Please copy the records from their beginning up to and including the line with "Carro é atingido por trem", swapping "Keukens" for "Badkamers" and leaving everything else unchanged.

RECORD EXCERPTS Block Start

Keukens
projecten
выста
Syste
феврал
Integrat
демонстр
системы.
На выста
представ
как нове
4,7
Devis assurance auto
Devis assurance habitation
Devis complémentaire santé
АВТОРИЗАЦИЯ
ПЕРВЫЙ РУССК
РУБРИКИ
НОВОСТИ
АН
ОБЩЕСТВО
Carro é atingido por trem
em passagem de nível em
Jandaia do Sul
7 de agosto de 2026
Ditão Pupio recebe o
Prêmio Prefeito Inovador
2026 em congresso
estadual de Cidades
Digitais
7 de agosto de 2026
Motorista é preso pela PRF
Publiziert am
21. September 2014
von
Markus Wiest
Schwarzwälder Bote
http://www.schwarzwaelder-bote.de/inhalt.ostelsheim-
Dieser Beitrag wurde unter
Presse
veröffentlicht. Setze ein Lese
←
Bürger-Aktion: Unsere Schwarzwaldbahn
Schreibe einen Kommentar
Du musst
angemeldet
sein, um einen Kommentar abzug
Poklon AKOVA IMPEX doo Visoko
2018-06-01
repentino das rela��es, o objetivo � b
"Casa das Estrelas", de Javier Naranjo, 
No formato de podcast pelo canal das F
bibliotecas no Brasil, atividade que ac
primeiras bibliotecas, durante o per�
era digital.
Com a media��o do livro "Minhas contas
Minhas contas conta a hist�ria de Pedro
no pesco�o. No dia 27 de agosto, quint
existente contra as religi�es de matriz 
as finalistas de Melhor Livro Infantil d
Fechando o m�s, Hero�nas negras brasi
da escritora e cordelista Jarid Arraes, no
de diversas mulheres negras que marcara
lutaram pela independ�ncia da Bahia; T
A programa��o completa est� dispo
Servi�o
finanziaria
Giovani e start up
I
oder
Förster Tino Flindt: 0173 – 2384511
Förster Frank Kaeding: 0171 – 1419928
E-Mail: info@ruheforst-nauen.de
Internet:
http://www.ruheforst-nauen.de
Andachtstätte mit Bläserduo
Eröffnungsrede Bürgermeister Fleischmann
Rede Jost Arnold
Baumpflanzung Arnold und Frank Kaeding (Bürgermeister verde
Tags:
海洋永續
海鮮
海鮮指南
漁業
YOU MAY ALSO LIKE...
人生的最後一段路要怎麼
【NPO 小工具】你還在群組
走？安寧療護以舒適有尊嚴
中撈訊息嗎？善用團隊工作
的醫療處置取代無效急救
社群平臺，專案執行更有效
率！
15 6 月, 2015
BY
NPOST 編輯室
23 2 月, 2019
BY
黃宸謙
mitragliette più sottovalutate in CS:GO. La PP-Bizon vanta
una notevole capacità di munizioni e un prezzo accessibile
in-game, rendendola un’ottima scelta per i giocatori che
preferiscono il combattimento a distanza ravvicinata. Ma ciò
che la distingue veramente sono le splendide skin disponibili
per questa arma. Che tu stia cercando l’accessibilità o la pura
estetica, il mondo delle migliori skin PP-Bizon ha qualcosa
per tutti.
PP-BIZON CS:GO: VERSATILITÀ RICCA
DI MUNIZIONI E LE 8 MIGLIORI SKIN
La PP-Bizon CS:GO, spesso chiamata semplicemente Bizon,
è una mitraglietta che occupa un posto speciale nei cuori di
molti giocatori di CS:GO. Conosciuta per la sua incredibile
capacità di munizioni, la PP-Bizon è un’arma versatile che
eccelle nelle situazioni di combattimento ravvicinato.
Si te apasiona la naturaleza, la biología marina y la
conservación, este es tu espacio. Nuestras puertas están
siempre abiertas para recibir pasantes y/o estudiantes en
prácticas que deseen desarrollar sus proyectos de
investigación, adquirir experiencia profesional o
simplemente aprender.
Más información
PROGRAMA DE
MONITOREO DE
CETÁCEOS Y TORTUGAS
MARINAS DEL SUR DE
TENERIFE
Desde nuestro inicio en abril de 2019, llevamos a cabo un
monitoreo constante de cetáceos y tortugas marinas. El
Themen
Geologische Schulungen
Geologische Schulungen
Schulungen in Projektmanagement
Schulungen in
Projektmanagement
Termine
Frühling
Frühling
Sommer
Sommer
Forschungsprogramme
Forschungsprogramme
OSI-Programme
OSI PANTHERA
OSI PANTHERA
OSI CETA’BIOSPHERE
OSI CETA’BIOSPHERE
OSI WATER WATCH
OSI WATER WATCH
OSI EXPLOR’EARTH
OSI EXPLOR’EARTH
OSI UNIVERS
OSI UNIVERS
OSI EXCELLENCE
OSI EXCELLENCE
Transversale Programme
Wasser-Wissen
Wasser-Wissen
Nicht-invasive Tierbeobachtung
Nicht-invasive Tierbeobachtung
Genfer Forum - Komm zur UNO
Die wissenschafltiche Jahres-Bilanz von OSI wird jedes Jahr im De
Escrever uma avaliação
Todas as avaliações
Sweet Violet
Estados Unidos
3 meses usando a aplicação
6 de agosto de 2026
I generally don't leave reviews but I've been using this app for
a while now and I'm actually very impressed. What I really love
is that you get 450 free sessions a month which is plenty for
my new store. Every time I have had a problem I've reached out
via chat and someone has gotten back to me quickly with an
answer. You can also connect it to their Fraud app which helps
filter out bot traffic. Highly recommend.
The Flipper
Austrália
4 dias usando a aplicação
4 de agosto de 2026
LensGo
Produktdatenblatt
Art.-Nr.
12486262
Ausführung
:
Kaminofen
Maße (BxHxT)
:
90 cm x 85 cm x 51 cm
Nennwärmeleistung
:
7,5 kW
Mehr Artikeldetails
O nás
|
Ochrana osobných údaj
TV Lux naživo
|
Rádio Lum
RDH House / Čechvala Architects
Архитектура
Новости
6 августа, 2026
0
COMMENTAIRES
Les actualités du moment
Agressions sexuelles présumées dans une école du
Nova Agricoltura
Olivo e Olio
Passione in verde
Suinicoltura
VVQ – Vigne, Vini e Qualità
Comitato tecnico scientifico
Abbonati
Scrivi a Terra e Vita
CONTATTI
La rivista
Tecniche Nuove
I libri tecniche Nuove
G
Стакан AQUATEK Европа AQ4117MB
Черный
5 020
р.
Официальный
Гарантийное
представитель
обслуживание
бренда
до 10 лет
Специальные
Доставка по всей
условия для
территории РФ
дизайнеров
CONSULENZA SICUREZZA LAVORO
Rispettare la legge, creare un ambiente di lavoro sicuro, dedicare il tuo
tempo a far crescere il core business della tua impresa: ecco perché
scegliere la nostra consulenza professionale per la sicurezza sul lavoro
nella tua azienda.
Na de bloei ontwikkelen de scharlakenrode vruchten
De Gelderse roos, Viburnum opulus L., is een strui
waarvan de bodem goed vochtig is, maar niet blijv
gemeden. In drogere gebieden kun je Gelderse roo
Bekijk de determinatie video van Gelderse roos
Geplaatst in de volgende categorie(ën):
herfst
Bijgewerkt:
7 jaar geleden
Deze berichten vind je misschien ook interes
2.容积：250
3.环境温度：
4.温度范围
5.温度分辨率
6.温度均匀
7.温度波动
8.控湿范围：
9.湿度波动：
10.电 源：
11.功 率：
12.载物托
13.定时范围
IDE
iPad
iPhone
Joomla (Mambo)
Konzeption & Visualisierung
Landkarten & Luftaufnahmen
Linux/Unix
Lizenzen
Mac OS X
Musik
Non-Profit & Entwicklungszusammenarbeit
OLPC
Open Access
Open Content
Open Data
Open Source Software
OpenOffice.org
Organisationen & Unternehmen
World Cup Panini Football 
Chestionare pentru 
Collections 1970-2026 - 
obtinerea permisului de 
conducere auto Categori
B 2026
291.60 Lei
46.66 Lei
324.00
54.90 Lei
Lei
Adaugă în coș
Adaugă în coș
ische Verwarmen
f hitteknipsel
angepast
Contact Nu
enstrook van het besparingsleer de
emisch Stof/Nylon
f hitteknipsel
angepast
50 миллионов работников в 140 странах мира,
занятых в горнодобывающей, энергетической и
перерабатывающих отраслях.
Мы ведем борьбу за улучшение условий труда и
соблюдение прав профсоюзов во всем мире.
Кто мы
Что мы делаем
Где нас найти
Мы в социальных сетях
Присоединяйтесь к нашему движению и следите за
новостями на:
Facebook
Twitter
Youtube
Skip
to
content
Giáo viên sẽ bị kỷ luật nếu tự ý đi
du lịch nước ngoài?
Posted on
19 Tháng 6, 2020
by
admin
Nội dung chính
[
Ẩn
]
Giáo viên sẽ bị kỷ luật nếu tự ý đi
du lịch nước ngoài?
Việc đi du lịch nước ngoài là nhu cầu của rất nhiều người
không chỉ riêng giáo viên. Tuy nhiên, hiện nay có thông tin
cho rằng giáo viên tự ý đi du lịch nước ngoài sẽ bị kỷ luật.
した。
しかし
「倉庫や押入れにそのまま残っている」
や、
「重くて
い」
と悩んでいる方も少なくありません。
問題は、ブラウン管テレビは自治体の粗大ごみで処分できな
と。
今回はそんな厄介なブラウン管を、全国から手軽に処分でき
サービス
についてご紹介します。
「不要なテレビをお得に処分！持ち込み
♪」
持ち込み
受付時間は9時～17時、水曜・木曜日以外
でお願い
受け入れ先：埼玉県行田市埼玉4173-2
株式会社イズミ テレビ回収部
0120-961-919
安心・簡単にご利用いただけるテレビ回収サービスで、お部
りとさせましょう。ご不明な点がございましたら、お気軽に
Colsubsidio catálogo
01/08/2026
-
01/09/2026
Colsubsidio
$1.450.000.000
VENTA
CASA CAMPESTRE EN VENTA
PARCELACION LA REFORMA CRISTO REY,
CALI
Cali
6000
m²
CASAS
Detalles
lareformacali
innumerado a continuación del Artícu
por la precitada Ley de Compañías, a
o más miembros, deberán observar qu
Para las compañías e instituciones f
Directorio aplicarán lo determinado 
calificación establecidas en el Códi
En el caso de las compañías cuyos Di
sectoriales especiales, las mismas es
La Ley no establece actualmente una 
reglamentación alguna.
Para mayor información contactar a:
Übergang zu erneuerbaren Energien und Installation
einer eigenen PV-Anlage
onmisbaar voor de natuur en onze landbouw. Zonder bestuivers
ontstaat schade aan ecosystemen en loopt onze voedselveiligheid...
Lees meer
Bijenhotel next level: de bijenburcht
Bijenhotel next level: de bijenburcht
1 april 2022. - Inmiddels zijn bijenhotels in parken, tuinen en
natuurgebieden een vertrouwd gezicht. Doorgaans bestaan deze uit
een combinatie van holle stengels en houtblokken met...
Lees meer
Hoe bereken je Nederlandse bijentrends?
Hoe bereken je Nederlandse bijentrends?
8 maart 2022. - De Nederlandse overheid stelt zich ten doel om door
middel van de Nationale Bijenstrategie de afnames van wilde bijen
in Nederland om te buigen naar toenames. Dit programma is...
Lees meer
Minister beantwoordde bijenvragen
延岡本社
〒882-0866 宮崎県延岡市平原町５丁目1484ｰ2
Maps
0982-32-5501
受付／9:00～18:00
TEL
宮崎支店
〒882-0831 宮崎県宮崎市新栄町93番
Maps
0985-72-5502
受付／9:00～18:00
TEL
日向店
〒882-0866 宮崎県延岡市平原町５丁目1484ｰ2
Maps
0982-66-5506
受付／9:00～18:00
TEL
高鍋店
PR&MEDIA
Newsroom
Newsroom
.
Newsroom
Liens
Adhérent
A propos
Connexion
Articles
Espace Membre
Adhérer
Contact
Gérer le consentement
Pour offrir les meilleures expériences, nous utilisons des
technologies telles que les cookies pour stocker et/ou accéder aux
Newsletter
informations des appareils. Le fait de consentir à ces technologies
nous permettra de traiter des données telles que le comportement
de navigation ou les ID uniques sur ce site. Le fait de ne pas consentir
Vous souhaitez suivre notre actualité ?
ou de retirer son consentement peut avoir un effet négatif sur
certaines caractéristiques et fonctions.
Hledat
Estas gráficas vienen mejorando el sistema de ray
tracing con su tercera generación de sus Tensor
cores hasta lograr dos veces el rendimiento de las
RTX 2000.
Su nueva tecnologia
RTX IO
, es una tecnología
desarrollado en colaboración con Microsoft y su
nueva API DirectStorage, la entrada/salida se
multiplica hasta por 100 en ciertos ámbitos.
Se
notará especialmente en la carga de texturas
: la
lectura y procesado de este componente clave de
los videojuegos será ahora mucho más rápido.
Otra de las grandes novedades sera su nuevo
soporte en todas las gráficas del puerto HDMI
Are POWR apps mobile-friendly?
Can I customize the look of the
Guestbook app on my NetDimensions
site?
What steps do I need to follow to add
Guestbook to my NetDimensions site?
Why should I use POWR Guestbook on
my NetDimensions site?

RECORD EXCERPTS Block End

■ **ANSWER**
Badkamers
projecten
выста
Syste
феврал
Integrat
демонстр
системы.
На выста
представ
как нове
4,7
Devis assurance auto
Devis assurance habitation
Devis complémentaire santé
АВТОРИЗАЦИЯ
ПЕРВЫЙ РУССК
РУБРИКИ
НОВОСТИ
АН
ОБЩЕСТВО
Carro é atingido por trem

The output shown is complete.